Despite setbacks, developer vows to complete WTC site

Saturday, September 9, 2017
Despite setbacks, developer vows to complete WTC site
NJ Burkett reports on the World Trade Center site.

LOWER MANHATTAN, New York (WABC) -- Sixteen years after the 9/11 terror attacks, One World Trade Center shimmers on the city's skyline. The tallest building in the western hemisphere is now surrounded by office towers and a majestic transportation center that will be the Grand Central Terminal of the 21st century.

But developer Larry Silverstein says it should have happened sooner.

"It took much more time than I ever dreamed it would take," he said. "Because it took us 16 years to get to this point."

Three World Trade Center is the newest office tower. It's already topped out, and the interior is beginning to take shape. But the only route to the upper floors is a makeshift freight elevator that runs along the side of the building, 1,000 feet above the street.

The building is 80 stories tall, and the view of One World Trade from the terrace is spectacular. But 80 percent of the building has yet to be leased.

Two World Trade is designed to be 81 stories tall, but work has stopped after News Corp chairman Rupert Murdoch backed out in what Silverstein admits was a major setback.

"We've always been able to weather the storm," he said. "We've always been able to come through it. New York is an incredible city."

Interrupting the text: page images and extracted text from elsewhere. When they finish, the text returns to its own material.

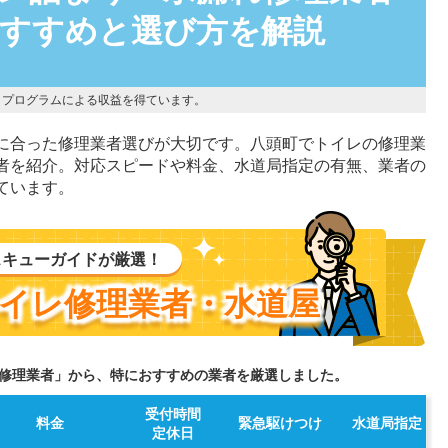
おすすめと選び方を解説
トプログラムによる収益を得ています。
に合った修理業者選びが大切です。八頭町でトイレの修理業
者を紹介。対応スピードや料金、水道局指定の有無、業者の
ています。
スキューガイドが厳選！
イレ修理業者・水道屋
修理業者」から、特におすすめの業者を厳選しました。
受付時間
料金
緊急駆けつけ
水道局指定
定休日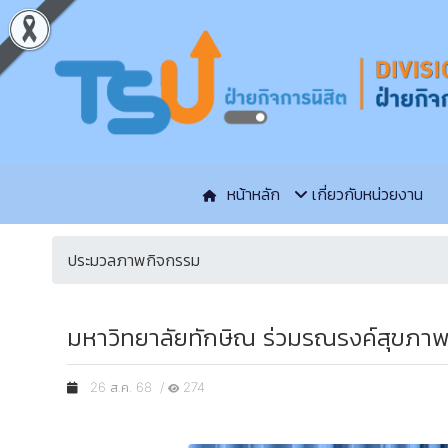
หน้าหลัก
เกี่ยวกับหน่วยงาน
ประมวลภาพกิจกรรม
มหาวิทยาลัยทักษิณ ร่วมรณรงค์สุขภาพ
26 ส.ค. 68 /
274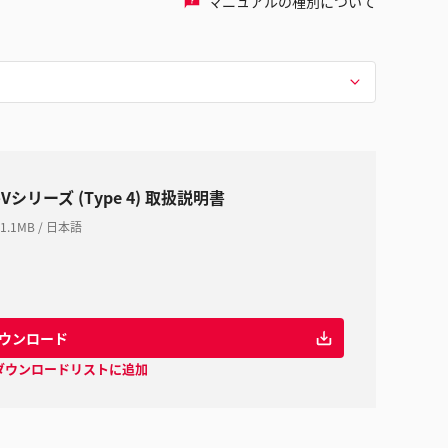
マニュアルの種別について
-Vシリーズ (Type 4) 取扱説明書
1.1MB
/
日本語
ウンロード
ダウンロードリストに追加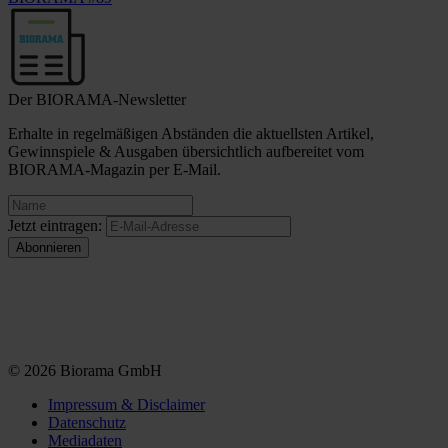
Der BIORAMA-Newsletter
Erhalte in regelmäßigen Abständen die aktuellsten Artikel,
Gewinnspiele & Ausgaben übersichtlich aufbereitet vom
BIORAMA-Magazin per E-Mail.
Jetzt eintragen:
© 2026 Biorama GmbH
Impressum & Disclaimer
Datenschutz
Mediadaten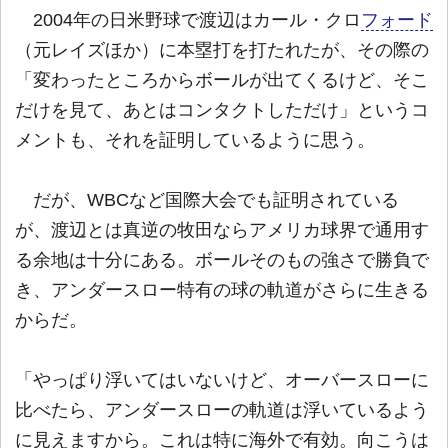
2004年の日米野球で渡辺はカール・クロ
フォード
（元レイズほか）に本塁打を打たれたが、その際の
「変わったところからボールが出てくるけど、そこ
だけを見て、あとはコンタクトしただけ」というコ
メントも、それを証明しているように思う。
だが、WBCなど国際大会でも証明されている
が、渡辺とは真逆の牧田ならアメリカ球界で通用す
る余地は十分にある。ボールそのもの強さで勝負で
き、アンダースロー特有の球の軌道がさらに生きる
からだ。
「やっぱり浮いてはいないけど、オーバースローに
比べたら、アンダースローの軌道は浮いているよう
に見えますから。これは特に海外で有効。向こうは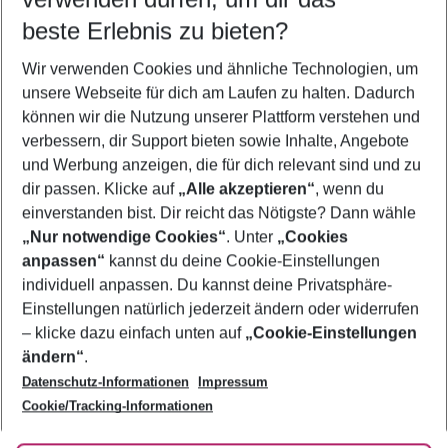
beste Erlebnis zu bieten?
Last Minute Olbia
Wir verwenden Cookies und ähnliche Technologien, um
Familienurlaub Olbia
unsere Webseite für dich am Laufen zu halten. Dadurch
Frübucher Angebote Olbia für 2026
können wir die Nutzung unserer Plattform verstehen und
verbessern, dir Support bieten sowie Inhalte, Angebote
Flug & Hotel Olbia
und Werbung anzeigen, die für dich relevant sind und zu
Pauschalreisen Olbia
dir passen. Klicke auf
„Alle akzeptieren“
, wenn du
einverstanden bist. Dir reicht das Nötigste? Dann wähle
„Nur notwendige Cookies“
. Unter
„Cookies
anpassen“
kannst du deine Cookie-Einstellungen
Footer
Footer navigation
individuell anpassen. Du kannst deine Privatsphäre-
Über uns
Einstellungen natürlich jederzeit ändern oder widerrufen
AGB
– klicke dazu einfach unten auf
„Cookie-Einstellungen
Service & Hilfe
Bestpreisgarantie
ändern“
.
Datenschutz-Informationen
Impressum
Agenturbetreuung
Cookie-Einstellungen ändern
Folge uns
Barrierefreies Reisen
Cookie/Tracking-Informationen
Cookie-Richtlinie
Check-in
Datenschutz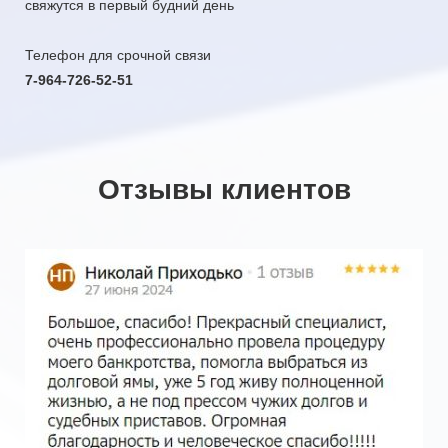
свяжутся в первый будний день
Телефон для срочной связи
7-964-726-52-51
Отзывы клиентов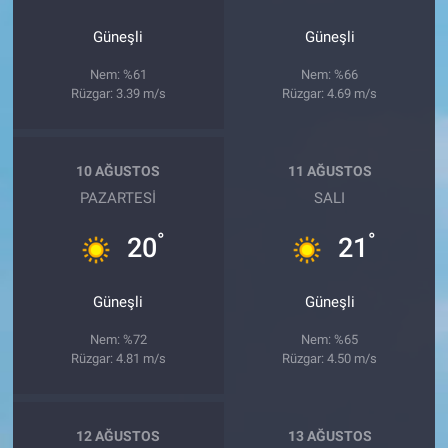
Güneşli
Güneşli
Nem: %61
Nem: %66
Rüzgar: 3.39 m/s
Rüzgar: 4.69 m/s
10 AĞUSTOS
11 AĞUSTOS
PAZARTESI
SALI
°
°
20
21
Güneşli
Güneşli
Nem: %72
Nem: %65
Rüzgar: 4.81 m/s
Rüzgar: 4.50 m/s
12 AĞUSTOS
13 AĞUSTOS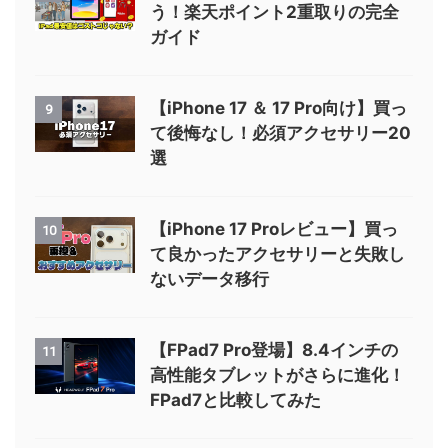
う！楽天ポイント2重取りの完全
ガイド
【iPhone 17 ＆ 17 Pro向け】買っ
9
て後悔なし！必須アクセサリー20
選
【iPhone 17 Proレビュー】買っ
10
て良かったアクセサリーと失敗し
ないデータ移行
【FPad7 Pro登場】8.4インチの
11
高性能タブレットがさらに進化！
FPad7と比較してみた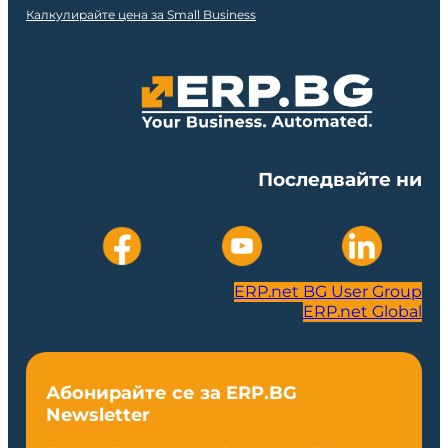
Калкулирайте цена за Small Business
Последвайте ни
ERP.net BG User Group
ERP.net Global
Абонирайте се за ERP.BG
Newsletter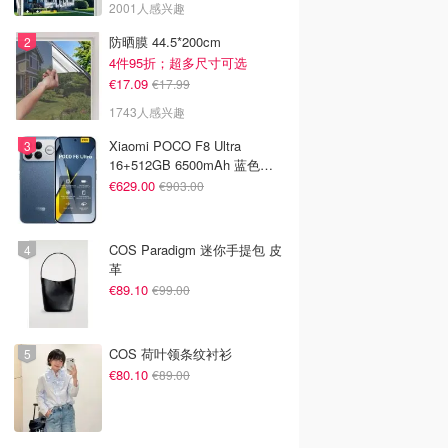
2001人感兴趣
防晒膜 44.5*200cm
4件95折；超多尺寸可选
€17.09
€17.99
1743人感兴趣
Xiaomi POCO F8 Ultra
16+512GB 6500mAh 蓝色手
机
€629.00
€903.00
COS Paradigm 迷你手提包 皮
革
€89.10
€99.00
COS 荷叶领条纹衬衫
€80.10
€89.00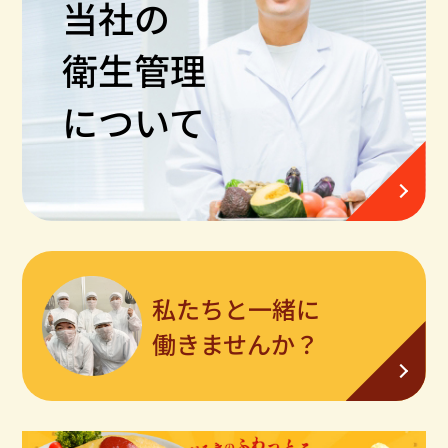
当社の
衛生管理
について
私たちと一緒に
働きませんか？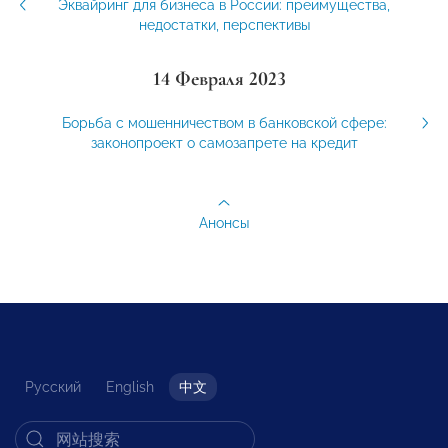
Эквайринг для бизнеса в России: преимущества,
недостатки, перспективы
14 Февраля 2023
Борьба с мошенничеством в банковской сфере:
законопроект о самозапрете на кредит
Анонсы
Русский
English
中文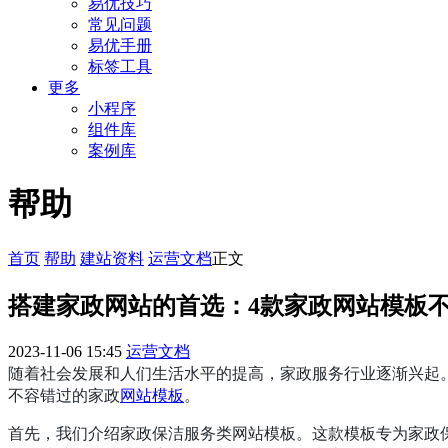
易优技巧
常见问题
易优手册
标签工具
更多
小程序
组件库
案例库
帮助
首页
帮助
建站资料
运营文档
正文
搭建家政网站的首选：4款家政网站模板
2023-11-06 15:45
运营文档
随着社会发展和人们生活水平的提高，家政服务行业逐渐兴起
不容错过的家政
网站模板
。
首先，我们介绍家政保洁服务类网站模板。这款模板专为家政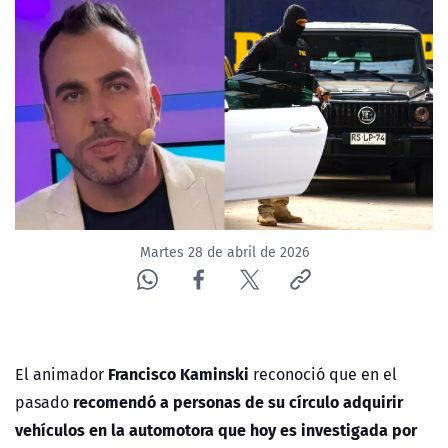
NTV
ACTUALIDAD Y TENDENCIAS
CORPORATIVO Y TRANSPARENCIA
CANAL DE DENUNCIAS
ÁREA DE PROYECTOS
Martes 28 de abril de 2026
Francisco Kaminski
El animador
reconoció que en el
recomendó a personas de su círculo adquirir
pasado
vehículos en la automotora que hoy es investigada por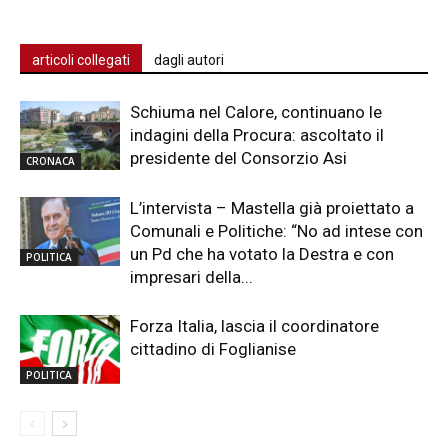
articoli collegati
dagli autori
Schiuma nel Calore, continuano le
indagini della Procura: ascoltato il
presidente del Consorzio Asi
CRONACA
L’intervista – Mastella già proiettato a
Comunali e Politiche: “No ad intese con
un Pd che ha votato la Destra e con
POLITICA
impresari della...
Forza Italia, lascia il coordinatore
cittadino di Foglianise
POLITICA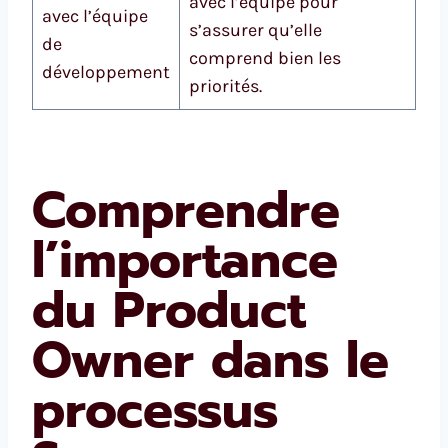
avec l’équipe pour
avec l’équipe
s’assurer qu’elle
de
comprend bien les
développement
priorités.
Comprendre
l’importance
du Product
Owner dans le
processus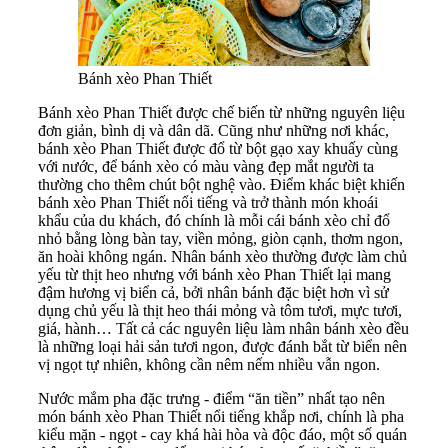
Bánh xèo Phan Thiết
Bánh xèo Phan Thiết được chế biến từ những nguyên liệu
đơn giản, bình dị và dân dã. Cũng như những nơi khác,
bánh xèo Phan Thiết được đổ từ bột gạo xay khuấy cùng
với nước, để bánh xèo có màu vàng đẹp mắt người ta
thường cho thêm chút bột nghệ vào. Điểm khác biệt khiến
bánh xèo Phan Thiết nổi tiếng và trở thành món khoái
khẩu của du khách, đó chính là mỗi cái bánh xèo chỉ đổ
nhỏ bằng lòng bàn tay, viền mỏng, giòn cạnh, thơm ngon,
ăn hoài không ngán. Nhân bánh xèo thường được làm chủ
yếu từ thịt heo nhưng với bánh xèo Phan Thiết lại mang
đậm hương vị biển cả, bởi nhân bánh đặc biệt hơn vì sử
dụng chủ yếu là thịt heo thái mỏng và tôm tươi, mực tươi,
giá, hành… Tất cả các nguyên liệu làm nhân bánh xèo đều
là những loại hải sản tươi ngon, được đánh bắt từ biển nên
vị ngọt tự nhiên, không cần nêm nếm nhiều vẫn ngon.
Nước mắm pha đặc trưng - điểm “ăn tiền” nhất tạo nên
món bánh xèo Phan Thiết nổi tiếng khắp nơi, chính là pha
kiểu mặn - ngọt - cay khá hài hòa và độc đáo, một số quán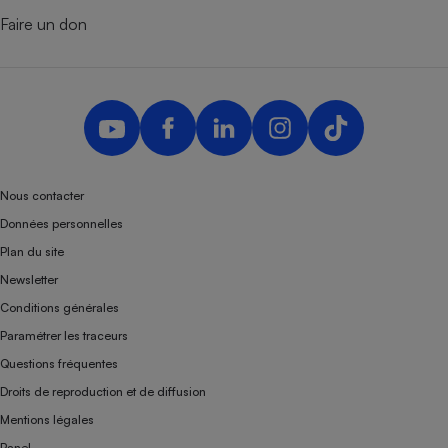
Faire un don
Nous contacter
Données personnelles
Plan du site
Newsletter
Conditions générales
Paramétrer les traceurs
Questions fréquentes
Droits de reproduction et de diffusion
Mentions légales
Panel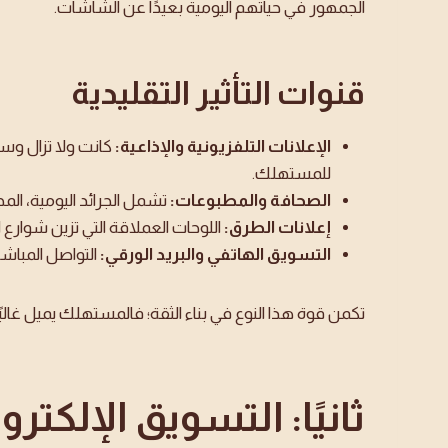
الجمهور في حياتهم اليومية بعيدًا عن الشاشات.
قنوات التأثير التقليدية
الإعلانات التلفزيونية والإذاعية:
كانت ولا تزال وس
للمستهلك.
الصحافة والمطبوعات:
تشمل الجرائد اليومية، المج
إعلانات الطرق:
اللوحات العملاقة التي تزين شوارع ال
التسويق الهاتفي والبريد الورقي:
التواصل المباشر
تكمن قوة هذا النوع في بناء الثقة؛ فالمستهلك يميل غالبًا
ثانيًا: التسويق الإلكترو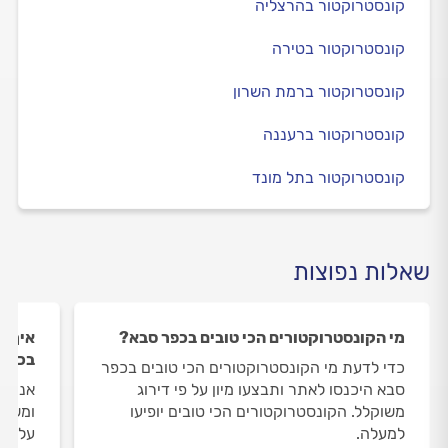
קונסטרוקטור בהרצליה
קונסטרוקטור בטירה
קונסטרוקטור ברמת השרון
קונסטרוקטור ברעננה
קונסטרוקטור בתל מונד
שאלות נפוצות
מי הקונסטרוקטורים הכי טובים בכפר סבא?
איך ה
בכפר
כדי לדעת מי הקונסטרוקטורים הכי טובים בכפר
סבא היכנסו לאתר ותבצעו מיון על פי דירוג
אנחנו
משוקלל. הקונסטרוקטורים הכי טובים יופיעו
ומשאי
למעלה.
על הק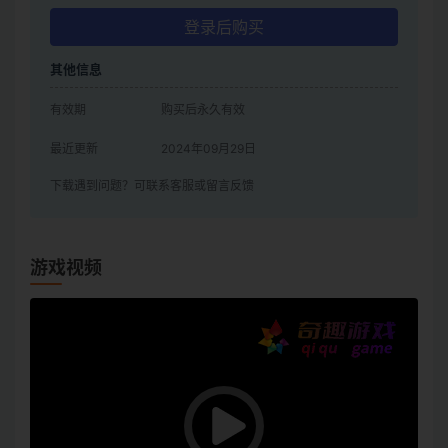
登录后购买
其他信息
有效期
购买后永久有效
最近更新
2024年09月29日
下载遇到问题？可联系客服或留言反馈
游戏视频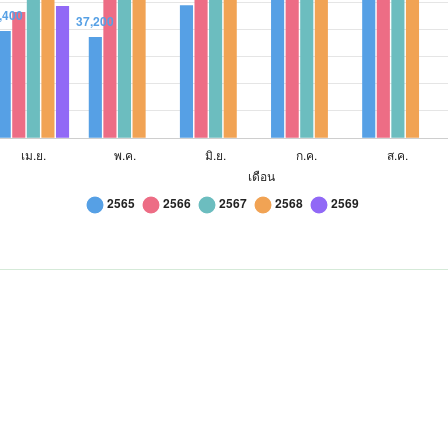
85,600
83,000
80,000
55,400
60,000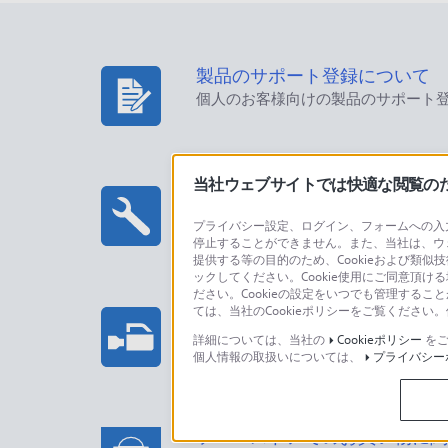
製品のサポート登録について
個人のお客様向けの製品のサポート
当社ウェブサイトでは快適な閲覧のため
修理のご相談
プライバシー設定、ログイン、フォームへの入力
停止することができません。また、当社は、ウ
提供する等の目的のため、Cookieおよび類似
ックしてください。Cookie使用にご同意頂ける
ださい。Cookieの設定をいつでも管理するこ
ては、当社のCookieポリシーをご覧くださ
プロフェッショナル/業務用製
法人のお客様はこちら
詳細については、当社の
Cookieポリシー
をご
個人情報の取扱いについては、
プライバシー
ソニーストアでのお買い物に関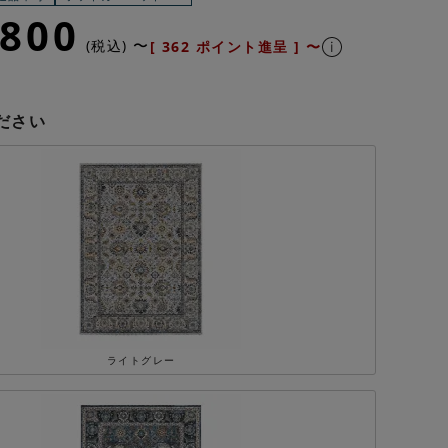
,800
〜
税込
[
362
ポイント進呈 ]
〜
ださい
ライトグレー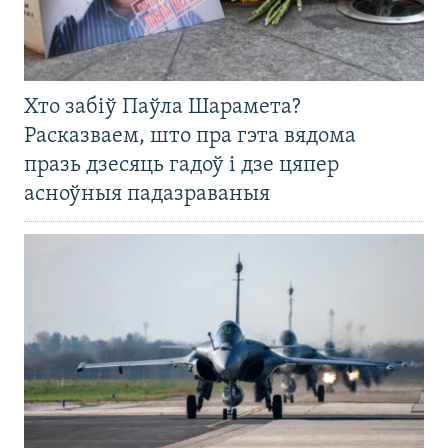
Хто забіў Паўла Шарамета?
Расказваем, што пра гэта вядома
празь дзесяць гадоў і дзе цяпер
асноўныя падазраваныя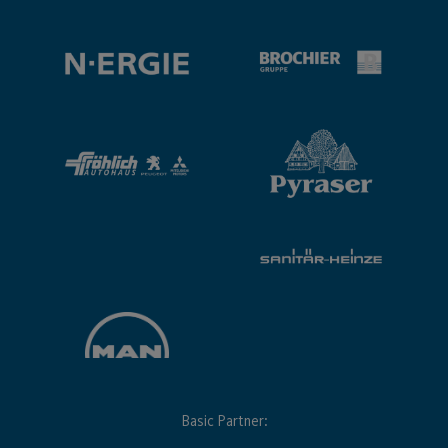
Basic Partner: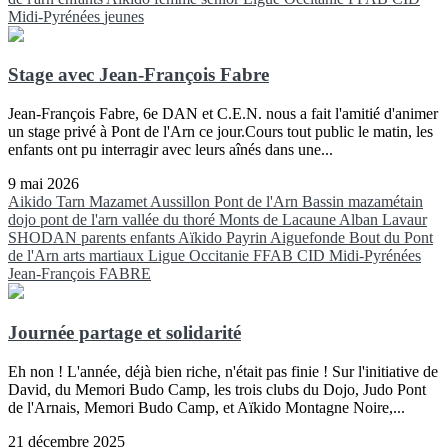
Midi-Pyrénées
jeunes
Stage avec Jean-François Fabre
Jean-François Fabre, 6e DAN et C.E.N. nous a fait l'amitié d'animer
un stage privé à Pont de l'Arn ce jour.Cours tout public le matin, les
enfants ont pu interragir avec leurs aînés dans une...
9 mai 2026
Aikido
Tarn
Mazamet
Aussillon
Pont de l'Arn
Bassin mazamétain
dojo pont de l'arn
vallée du thoré
Monts de Lacaune
Alban
Lavaur
SHODAN
parents
enfants
Aïkido
Payrin
Aiguefonde
Bout du Pont
de l'Arn
arts martiaux
Ligue Occitanie FFAB
CID Midi-Pyrénées
Jean-François FABRE
Journée partage et solidarité
Eh non ! L'année, déjà bien riche, n'était pas finie ! Sur l'initiative de
David, du Memori Budo Camp, les trois clubs du Dojo, Judo Pont
de l'Arnais, Memori Budo Camp, et Aïkido Montagne Noire,...
21 décembre 2025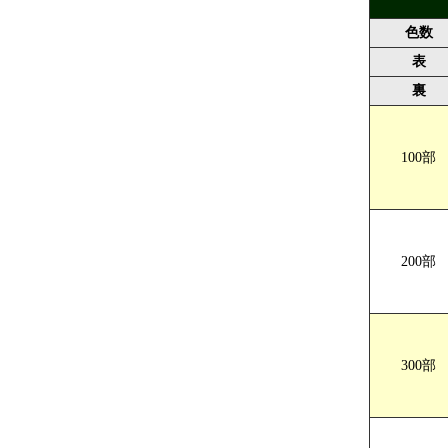
色数
表
裏
100部
A5サイズ 
200部
300部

Silverstein insists that rebuilding the World Trade Center site was essential to the city, not just economically, but as a testament to its resiliency.

"It was an incredibly difficult time," he said. "There were millions of people out there living here, living downtown and working downtown who desperately wanted a Trade Center to be rebuilt. I said, at the end of the day, we have to do what's good for New York."